Patrick Davitt: Hi, good morning everyone. So, my first question is on the Hermes impairment, could you give a little bit more detail on the changes that went into the cash flow downgrades? Are there some products that are not working out as planned? And I guess more broadly on that point, has your view on the opportunity for growth there changed in some way?
Chris Donahue: Yes, Patrick from Autonomous. The cash flows, we have to go through, I think there’s six different categories when we did the deal, and this is one category, the public markets. And since the deal, if you look at it from a since 2018, the assets and particularly more recently, the asset declines, and then we have to go through and look at forecasts and predicting the future. We just had to scale those back and then the discount rates of course rates have gone up since we did the deal. And so, when you, kind of take the whole picture on a long-term basis, we had to have an impairment just on an accounting basis, pretty simple.
Tom Donahue: In terms of excitement with what’s going on, with Hermes, I think number of things that Chris mentioned in our pipeline are pretty exciting. And I think Saker out to give a comment on exciting things that we still see happening there.

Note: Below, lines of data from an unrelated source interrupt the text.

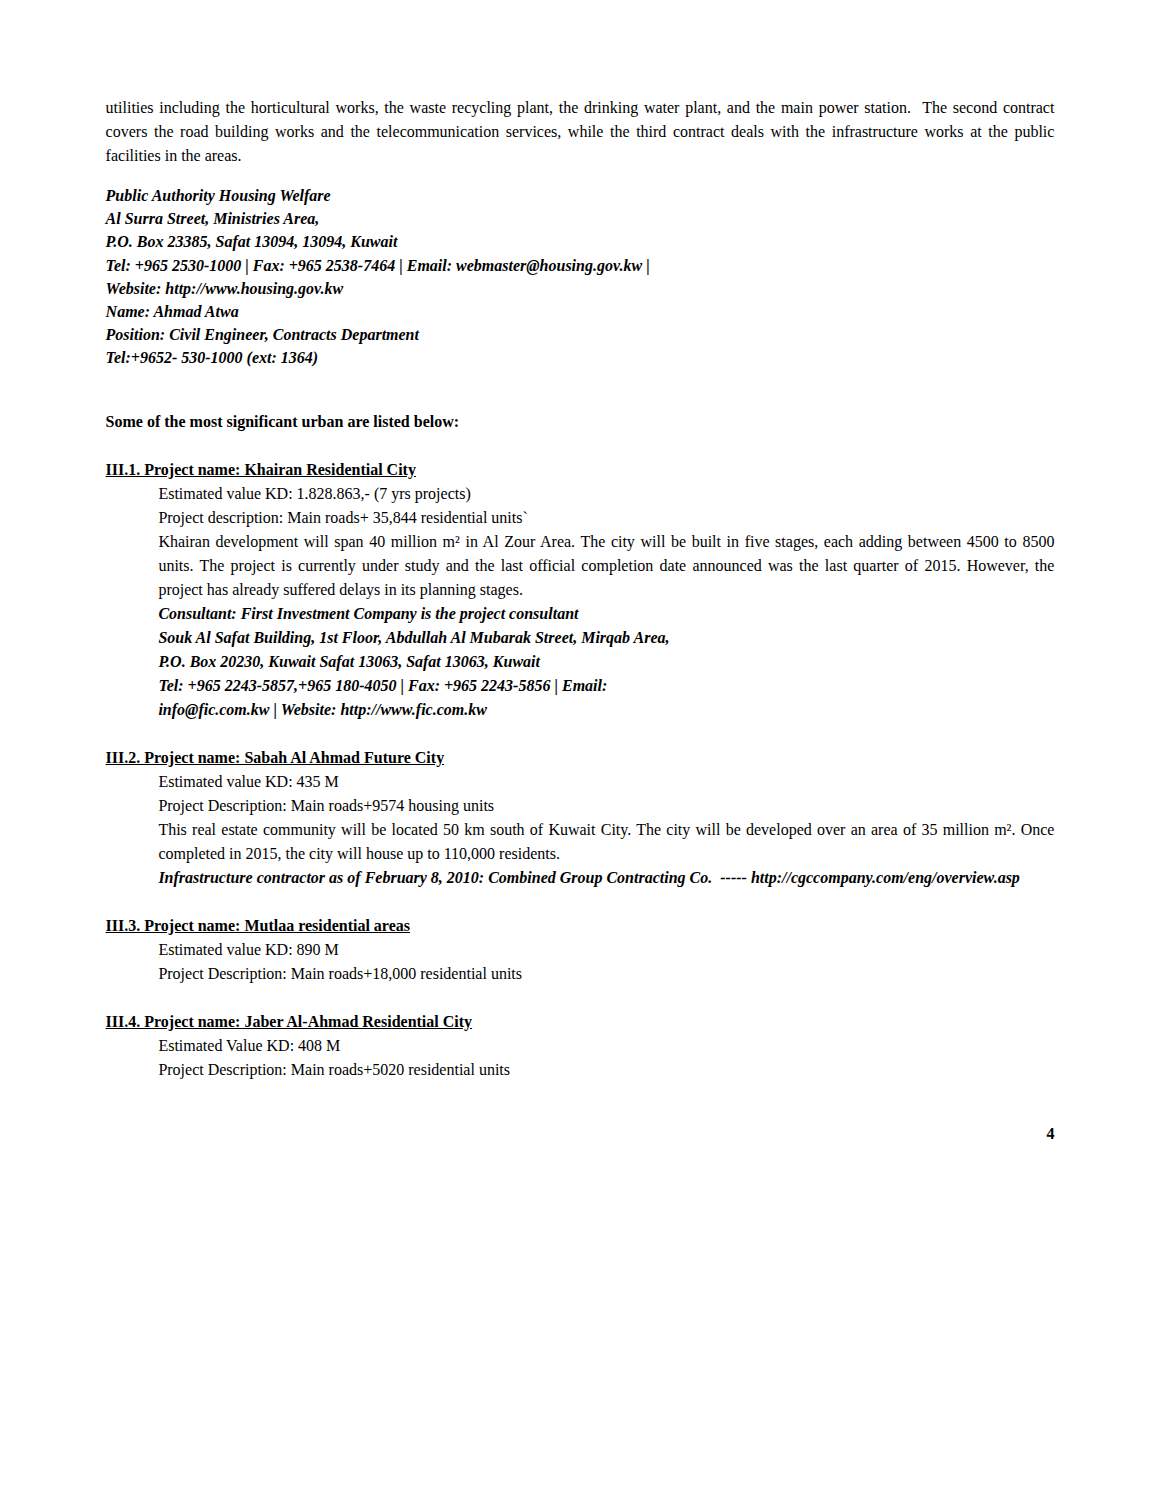utilities including the horticultural works, the waste recycling plant, the drinking water plant, and the main power station. The second contract covers the road building works and the telecommunication services, while the third contract deals with the infrastructure works at the public facilities in the areas.
Public Authority Housing Welfare
Al Surra Street, Ministries Area,
P.O. Box 23385, Safat 13094, 13094, Kuwait
Tel: +965 2530-1000 | Fax: +965 2538-7464 | Email: webmaster@housing.gov.kw |
Website: http://www.housing.gov.kw
Name: Ahmad Atwa
Position: Civil Engineer, Contracts Department
Tel:+9652- 530-1000 (ext: 1364)
Some of the most significant urban are listed below:
III.1. Project name: Khairan Residential City
Estimated value KD: 1.828.863,- (7 yrs projects)
Project description: Main roads+ 35,844 residential units`
Khairan development will span 40 million m² in Al Zour Area. The city will be built in five stages, each adding between 4500 to 8500 units. The project is currently under study and the last official completion date announced was the last quarter of 2015. However, the project has already suffered delays in its planning stages.
Consultant: First Investment Company is the project consultant
Souk Al Safat Building, 1st Floor, Abdullah Al Mubarak Street, Mirqab Area,
P.O. Box 20230, Kuwait Safat 13063, Safat 13063, Kuwait
Tel: +965 2243-5857,+965 180-4050 | Fax: +965 2243-5856 | Email:
info@fic.com.kw | Website: http://www.fic.com.kw
III.2. Project name: Sabah Al Ahmad Future City
Estimated value KD: 435 M
Project Description: Main roads+9574 housing units
This real estate community will be located 50 km south of Kuwait City. The city will be developed over an area of 35 million m². Once completed in 2015, the city will house up to 110,000 residents.
Infrastructure contractor as of February 8, 2010: Combined Group Contracting Co. ----- http://cgccompany.com/eng/overview.asp
III.3. Project name: Mutlaa residential areas
Estimated value KD: 890 M
Project Description: Main roads+18,000 residential units
III.4. Project name: Jaber Al-Ahmad Residential City
Estimated Value KD: 408 M
Project Description: Main roads+5020 residential units
4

Saker Nusseibeh: Thank you very much, Tom. So, I mean, let’s start just with some of the stuff that you heard from Chris. If you remember, he said that $4.8 billion of net are yet to fund, but these are signed and yet to fund. And the majority of these actually are coming into Federal Reserve and is limited, which is in London. With old Hermes business. And that gives you an idea of the strength of growth. And of that, for example, if you talk about the equity strategies well over a billion, 1.3 billion is in Asia ex-Japan. Then you’ve got further going into global emerging markets, another going into global equities and then some more into fixed income and you look around 290 million, add to which you can add private equity, which is over 1.3 billion and you have a very exciting picture based on the future positivity that we see.
I mean, yes, one , but it tells you the strength that’s here we’re looking forward. Now why is that? Two reasons. One is, yes, of course, since 2018, from an accounting perspective, we’ve got to look at the fact that markets went down, there was COVID and there was the Ukraine war and we have a lot of growth assets or growth equities in our public markets, but actually, they are much in demand. We’ve seen that even through the last years, and it looks as if this is going to continue to grow for us. The proof of the is within public markets is, we’re continuing to invest particularly in sales. We’re looking at offices in other parts of Continental Europe than the ones we’ve got. We’ve talked about offices there, at least one that’s going to be established to see that possibly too.
And that means that we increase our capability to distribute within the mentioned European markets. And then if you go to private equities, which is where we sorry, I beg your pardon, with private markets, there’s private equity, which includes private debt. That has been very exciting with lots of flows through over the last year. Strength seeing this year with a lot of interest from our clients, an excellent environment for our, kind of strategy. To get our private equity again, we’re seeing lots of excitement from our clients. So, that’s good and of course, our property is a long-term play, which continues to travel on. And for that, we’re investing in I mean for private markets as a whole, we’re investing into a dedicated sales force work alongside our to help increase that.